Penulis: Ridho Dwi Putranto
TVRINews, Jakarta
Purbaya luruskan wacana sebelumnya dan sebut Indonesia tetap berkomitmen menghormati hukum laut internasional UNCLOS.
Menteri Keuangan (Menkeu) Purbaya Yudhi Sadewa memberikan klarifikasi terkait wacana pengenaan pajak terhadap kapal asing yang melintasi Selat Malaka.
Ia menegaskan bahwa pernyataan tersebut bukanlah sebuah kebijakan resmi pemerintah yang sedang dicanangkan.
"Jadi itu bukan konteks yang serius, terus kita belum pernah mencanangkan untuk mengutip," ujar Purbaya kepada wartawan dalam media breafing, Jumat, 24 April 2026.
Berpegang pada Aturan UNCLOS
Purbaya menjelaskan, sebagai negara kepulauan, Indonesia tetap berkomitmen penuh menghormati hukum internasional, khususnya United Nations Convention on the Law of the Sea (UNCLOS) yang telah diratifikasi.
Dalam aturan tersebut, kata Purbaya, prinsip kebebasan navigasi (freedom of navigation) menjadi poin utama yang harus dijaga oleh negara pesisir.
"Jadi kalau di UNCLOS itu ada freedom of navigation, kita dukung itu dan kita sudah sertifikasi," tegasnya.
Berdasarkan Pasal 38 UNCLOS, setiap kapal memiliki hak lintas transit di wilayah selat internasional dan jalurnya tidak boleh dihambat.
Selain itu, Pasal 44 menegaskan bahwa negara tepi atau negara pesisir tidak diperkenankan untuk menunda atau menghalangi jalur pelayaran internasional tersebut.

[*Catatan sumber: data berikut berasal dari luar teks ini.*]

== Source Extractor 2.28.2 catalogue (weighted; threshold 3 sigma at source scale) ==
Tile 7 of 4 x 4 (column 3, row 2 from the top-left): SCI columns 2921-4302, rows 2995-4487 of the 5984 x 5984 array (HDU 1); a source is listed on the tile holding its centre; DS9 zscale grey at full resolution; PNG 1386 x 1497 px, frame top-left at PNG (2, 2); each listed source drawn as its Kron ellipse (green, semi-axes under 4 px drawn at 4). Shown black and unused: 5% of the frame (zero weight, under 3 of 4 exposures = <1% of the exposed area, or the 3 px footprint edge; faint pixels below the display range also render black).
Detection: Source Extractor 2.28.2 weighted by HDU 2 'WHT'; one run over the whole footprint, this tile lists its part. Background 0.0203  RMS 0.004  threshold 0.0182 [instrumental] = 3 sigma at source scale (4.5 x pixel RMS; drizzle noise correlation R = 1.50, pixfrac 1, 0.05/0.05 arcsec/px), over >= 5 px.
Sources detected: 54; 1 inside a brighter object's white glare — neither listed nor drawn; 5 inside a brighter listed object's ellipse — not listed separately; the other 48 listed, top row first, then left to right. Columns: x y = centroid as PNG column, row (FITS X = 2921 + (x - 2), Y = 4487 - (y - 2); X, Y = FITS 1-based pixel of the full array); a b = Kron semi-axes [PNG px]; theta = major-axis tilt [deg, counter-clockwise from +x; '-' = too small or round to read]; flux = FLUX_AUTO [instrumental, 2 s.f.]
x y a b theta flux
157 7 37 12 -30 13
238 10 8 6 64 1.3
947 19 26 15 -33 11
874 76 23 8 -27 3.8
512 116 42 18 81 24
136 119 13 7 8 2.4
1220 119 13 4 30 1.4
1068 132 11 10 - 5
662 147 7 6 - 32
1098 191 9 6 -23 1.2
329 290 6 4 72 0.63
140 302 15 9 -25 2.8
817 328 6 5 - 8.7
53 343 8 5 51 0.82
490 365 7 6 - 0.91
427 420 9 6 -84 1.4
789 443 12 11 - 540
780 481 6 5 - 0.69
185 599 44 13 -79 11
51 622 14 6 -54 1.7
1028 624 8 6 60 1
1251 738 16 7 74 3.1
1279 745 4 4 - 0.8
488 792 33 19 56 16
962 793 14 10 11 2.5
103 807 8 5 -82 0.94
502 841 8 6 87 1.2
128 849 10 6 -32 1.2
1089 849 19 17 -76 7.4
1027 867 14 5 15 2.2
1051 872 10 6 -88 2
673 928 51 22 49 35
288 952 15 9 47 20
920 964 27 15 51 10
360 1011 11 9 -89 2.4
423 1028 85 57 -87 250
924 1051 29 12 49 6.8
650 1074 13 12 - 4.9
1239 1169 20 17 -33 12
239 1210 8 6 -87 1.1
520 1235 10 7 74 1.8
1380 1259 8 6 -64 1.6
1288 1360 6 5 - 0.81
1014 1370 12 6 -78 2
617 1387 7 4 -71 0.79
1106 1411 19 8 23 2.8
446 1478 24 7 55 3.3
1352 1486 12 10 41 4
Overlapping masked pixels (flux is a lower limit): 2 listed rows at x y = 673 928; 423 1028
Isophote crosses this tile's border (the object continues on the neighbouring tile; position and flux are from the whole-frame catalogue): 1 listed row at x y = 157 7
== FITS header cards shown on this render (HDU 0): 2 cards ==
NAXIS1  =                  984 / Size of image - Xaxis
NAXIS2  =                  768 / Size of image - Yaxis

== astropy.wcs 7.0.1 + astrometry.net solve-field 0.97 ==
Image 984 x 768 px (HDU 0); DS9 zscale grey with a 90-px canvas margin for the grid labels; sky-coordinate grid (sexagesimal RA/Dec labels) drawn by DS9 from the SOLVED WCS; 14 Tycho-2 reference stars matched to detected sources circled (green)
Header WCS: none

Fokus pada Optimalisasi Jasa Layanan
Meski pajak lintas tidak bisa dikenakan, Purbaya menyebutkan bahwa Indonesia memiliki peluang besar dalam sektor pelayanan (servis) bagi kapal-kapal yang melintas. Hal ini sesuai dengan koridor hukum internasional yang berlaku.
"Kita enggak bisa mengenakan tarif untuk kapal yang lewat kecuali dalam bentuk-bentuk servis. Misalnya di Banten kita buat servis macam-macam. Servis anak buah kapal yang mau diganti, sekarang banyakan di Singapura. Itu servis yang dijalankan yang dalam koridor UNCLOS," jelas Purbaya.
Sebelumnya, Purbaya sempat melontarkan pandangan mengenai posisi strategis Indonesia dalam jalur perdagangan dan energi global pada Rabu, 22 April 2026.
Ia sempat mempertanyakan mengapa lalu lintas yang sangat padat di Selat Malaka belum memberikan dampak ekonomi maksimal bagi negara, sebagaimana visi Presiden Prabowo Subianto agar Indonesia tidak sekadar menjadi "negara pinggiran".
"Dan seperti arahan Presiden Prabowo, Indonesia ini bukan negara pinggiran, kita ada di jalur strategis perdagangan dan energi dunia," ungkapnya kala itu.
Namun, dengan klarifikasi ini, pemerintah memastikan bahwa segala bentuk optimalisasi potensi ekonomi di Selat Malaka akan tetap dilakukan tanpa melanggar kesepakatan hukum laut internasional yang telah disepakati dunia.